567 U.S. at 471. And the United States Supreme Court has drawn the line between childhood and adulthood for purposes of the

Eighth Amendment at the age of eighteen — “where society draws the line for many purposes.” Roper v. Simmons, 543 U.S. 551, 574 (2005). That bright line may in some sense be artificial. Id. But as long as mandatory LWOP sentences are constitutional, the line must be drawn somewhere. Id. And we may not move the line the United States Supreme Court has drawn.7 See Ray, ¶ 171 (recognizing that, subject to the Eighth Amendment, “it is the legislature’s prerogative to define crimes and punishments”).

¶ 48 We acknowledge that some states have moved this line — either by statute or by judicial interpretation of their state constitutions. See, e.g., Commonwealth v. Mattis, 224 N.E.3d 410, (Mass. 2024) (holding that mandatory LWOP sentences for defendants under twenty-one years old violate state constitution); In re Monschke, 482 P.3d 276, 279-81 & n.6 (Wash. 2021) (noting that state constitution provides greater protection than Eighth

7 Apodaca notes that the Colorado legislature recently expanded eligibility for specialized sentencing programs previously available only to juveniles to young adults between the ages of eighteen and twenty. See §§ 17-34-101, 17-34-102, 17-22.5-403.7(1)(a)(III), C.R.S. 2025. But in doing so, it expressly excluded young adults sentenced to LWOP from these programs. See § 17-34-101(1)(a); § 17-22.5-403.7(1)(b), (2); People v. Ray, 2025 CO 42M, ¶ 177.

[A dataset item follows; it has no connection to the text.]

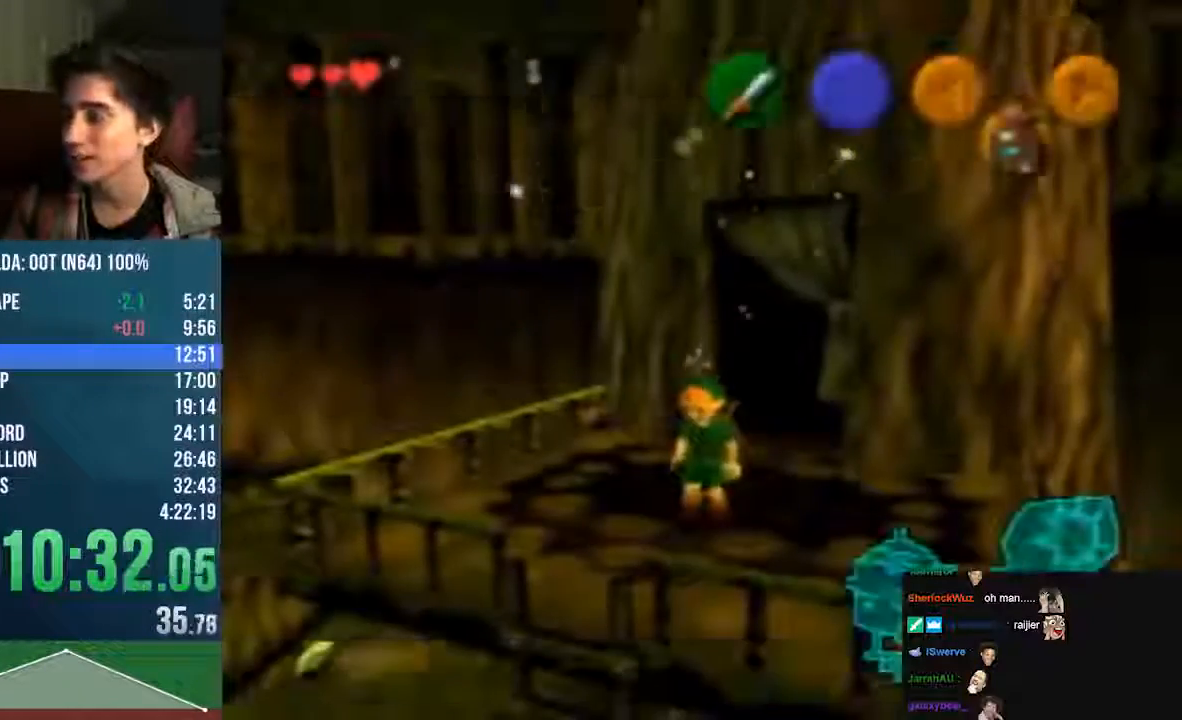
{"buttons": [], "left_stick": "center", "events": [[134, "left_stick", "up-left"], [235, "left_stick", "center"]]}
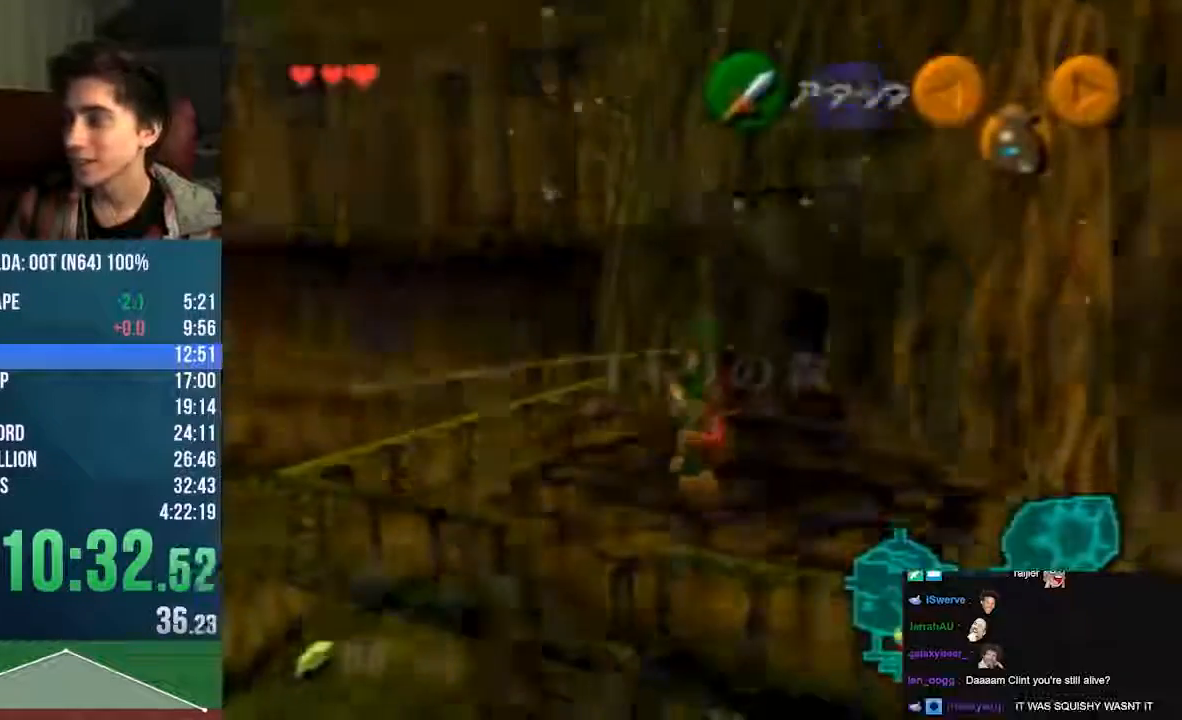
{"buttons": [], "left_stick": "left", "events": [[34, "left_stick", "left"]]}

Amendment in juvenile sentencing context); see also Ray, ¶ 177 (citing cases). But as the supreme court noted in Ray, Colorado has not done so, and Apodaca makes no separate argument under the Colorado Constitution. See Ray, ¶ 177.8 As to the bounds of the Eighth Amendment, we are bound by Miller and Roper.

¶ 49 Apodaca also asserts that his mandatory LWOP sentence is unconstitutional because of his “intellectual and psychiatric disabilities,” including emotional and learning disabilities, a low IQ, and ADHD. But other than a general reference to Atkins v. Virginia, 536 U.S. 304, 321 (2002) — which prohibited capital punishment for individuals with “significantly subaverage intellectual functioning” and limitations on basic adaptive skills, id. at 308 n.3 — he cites no authority to support this argument. For the same reasons that we will not expand the Miller rule to a nonjuvenile, we see no basis to expand it based on Apodaca’s low intellectual functioning.

¶ 50 Finally, Apodaca asks that, if we do not reverse his sentence outright, we remand the case for an evidentiary hearing on his as-

8 Indeed, unlike Massachusetts and Washington, Colorado case law has not interpreted Colorado’s constitutional prohibition on cruel and unusual punishments to provide greater protection than the Eighth Amendment. See Sellers v. People, 2024 CO 64, ¶ 36.

applied challenge. We decline to do so because Apodaca has not identified any relevant facts that need to be developed. His argument is based entirely on his age and, to some extent, his intellectual disability — neither of which we have concluded can render his statutorily mandated LWOP sentence unconstitutional.

V. Disposition ¶ 51 The judgment is affirmed.

JUDGE HARRIS and JUDGE BERGER concur.